The museum’s library, which is open to the public by appointment, holds nearly 400,000 books, 22,000 journal titles and more than 350,000 original drawings and artworks. Among the items you can request to see: One of the earliest natural history encyclopedias, a 1469 first edition of Pliny the Elder’s “Historia Naturalis,” which is written in Latin and includes an account of a man with 16 toes.
Shapero Rare Books
This rare-books shop on Bond Street in Mayfair has managed to make ancient tomes trendy. Staff members regularly post behind-the-scenes videos on the shop’s Instagram account exploring books like an early 18th-century Bible with a prominent typo and exquisitely crafted pocket Qurans. (Both are currently available to view, tucked among the shop’s soaring white bookcases.)
Among the shop’s more than 11,000 items spanning the ninth to 21st centuries are books on travel, like Antoine Ignace Melling’s early 1800s illustrated “Voyage Pittoresque de Constantinople et des rives du Bosphore,” as well as natural history and children’s books such as a first edition of Dr. Seuss’s 1956 story “If I Ran the Circus.”
Hatchards in Piccadilly
The secret sanctum in this shop founded in 1797 is the third-floor rare-book room, where shelves of singular tomes in their original dust jackets beckon. Shoppers, for example, can see a glass case with a first edition of Winston Churchill’s four-volume “A History of the English-Speaking Peoples” (1956-58) — with the second volume signed by Churchill — or page through a first edition of “The Savoy Cocktail Book” from 1930 by Harry Craddock. Ned Fitzgerald, a specialist at Hatchards, called it “perhaps the definitive cocktail compendium.”
University Libraries
For advance planners, the Foyle Special Collections Library at King’s College London in the Holborn district holds a treasure trove of medical, scientific and religious literature. Visitors can ask to view titles from a rare books collection of around 12,000 titles that includes a 1483 Venice printing of the Latin epic poem “Punica” by the Roman orator Silius Italicus and first editions of the novels of Charles Dickens.

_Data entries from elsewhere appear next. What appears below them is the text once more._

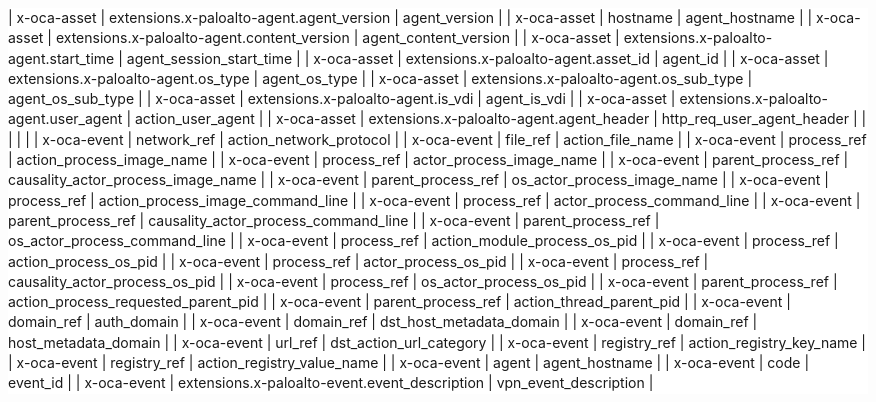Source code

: | x-oca-asset | extensions.x-paloalto-agent.agent_version | agent_version |
| x-oca-asset | hostname | agent_hostname |
| x-oca-asset | extensions.x-paloalto-agent.content_version | agent_content_version |
| x-oca-asset | extensions.x-paloalto-agent.start_time | agent_session_start_time |
| x-oca-asset | extensions.x-paloalto-agent.asset_id | agent_id |
| x-oca-asset | extensions.x-paloalto-agent.os_type | agent_os_type |
| x-oca-asset | extensions.x-paloalto-agent.os_sub_type | agent_os_sub_type |
| x-oca-asset | extensions.x-paloalto-agent.is_vdi | agent_is_vdi |
| x-oca-asset | extensions.x-paloalto-agent.user_agent | action_user_agent |
| x-oca-asset | extensions.x-paloalto-agent.agent_header | http_req_user_agent_header |
| <br> | | |
| x-oca-event | network_ref | action_network_protocol |
| x-oca-event | file_ref | action_file_name |
| x-oca-event | process_ref | action_process_image_name |
| x-oca-event | process_ref | actor_process_image_name |
| x-oca-event | parent_process_ref | causality_actor_process_image_name |
| x-oca-event | parent_process_ref | os_actor_process_image_name |
| x-oca-event | process_ref | action_process_image_command_line |
| x-oca-event | process_ref | actor_process_command_line |
| x-oca-event | parent_process_ref | causality_actor_process_command_line |
| x-oca-event | parent_process_ref | os_actor_process_command_line |
| x-oca-event | process_ref | action_module_process_os_pid |
| x-oca-event | process_ref | action_process_os_pid |
| x-oca-event | process_ref | actor_process_os_pid |
| x-oca-event | process_ref | causality_actor_process_os_pid |
| x-oca-event | process_ref | os_actor_process_os_pid |
| x-oca-event | parent_process_ref | action_process_requested_parent_pid |
| x-oca-event | parent_process_ref | action_thread_parent_pid |
| x-oca-event | domain_ref | auth_domain |
| x-oca-event | domain_ref | dst_host_metadata_domain |
| x-oca-event | domain_ref | host_metadata_domain |
| x-oca-event | url_ref | dst_action_url_category |
| x-oca-event | registry_ref | action_registry_key_name |
| x-oca-event | registry_ref | action_registry_value_name |
| x-oca-event | agent | agent_hostname |
| x-oca-event | code | event_id |
| x-oca-event | extensions.x-paloalto-event.event_description | vpn_event_description |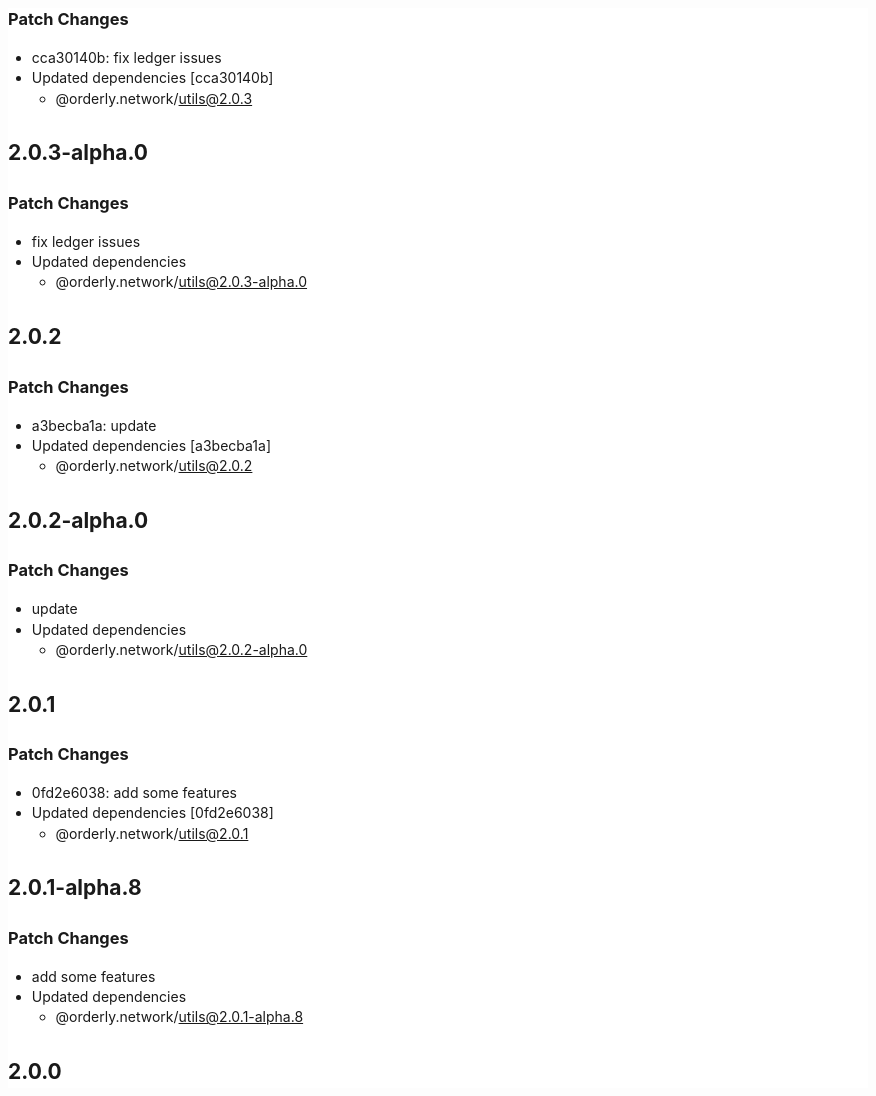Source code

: ### Patch Changes

- cca30140b: fix ledger issues
- Updated dependencies [cca30140b]
  - @orderly.network/utils@2.0.3

## 2.0.3-alpha.0

### Patch Changes

- fix ledger issues
- Updated dependencies
  - @orderly.network/utils@2.0.3-alpha.0

## 2.0.2

### Patch Changes

- a3becba1a: update
- Updated dependencies [a3becba1a]
  - @orderly.network/utils@2.0.2

## 2.0.2-alpha.0

### Patch Changes

- update
- Updated dependencies
  - @orderly.network/utils@2.0.2-alpha.0

## 2.0.1

### Patch Changes

- 0fd2e6038: add some features
- Updated dependencies [0fd2e6038]
  - @orderly.network/utils@2.0.1

## 2.0.1-alpha.8

### Patch Changes

- add some features
- Updated dependencies
  - @orderly.network/utils@2.0.1-alpha.8

## 2.0.0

Other highlights include early works on astronomy by Johannes Kepler and Galileo Galilei; the first printed edition of Aristotle’s collected works; and 15th-century Latin and German Bibles illustrated with fine woodcuts. The library recommends that visitors make an appointment at least one working day in advance (and bring a photo ID).
To make an afternoon of it, pop over to University College London’s Special Collections library, which holds more than 100,000 rare books, pamphlets and periodicals dating from the 15th century to the present. A day pass costs 7 pounds, or about $9.50, and requires an online application at least two working days beforehand.
The collection includes a first edition of Sir Isaac Newton’s 1687 book “Principia,” in Latin, which explains his laws of motion and universal gravitation. James Joyce fans can also see first editions of all of the 20th-century Irish novelist’s major works, including “Ulysses.”
Sarah Bahr writes about culture and style for The Times.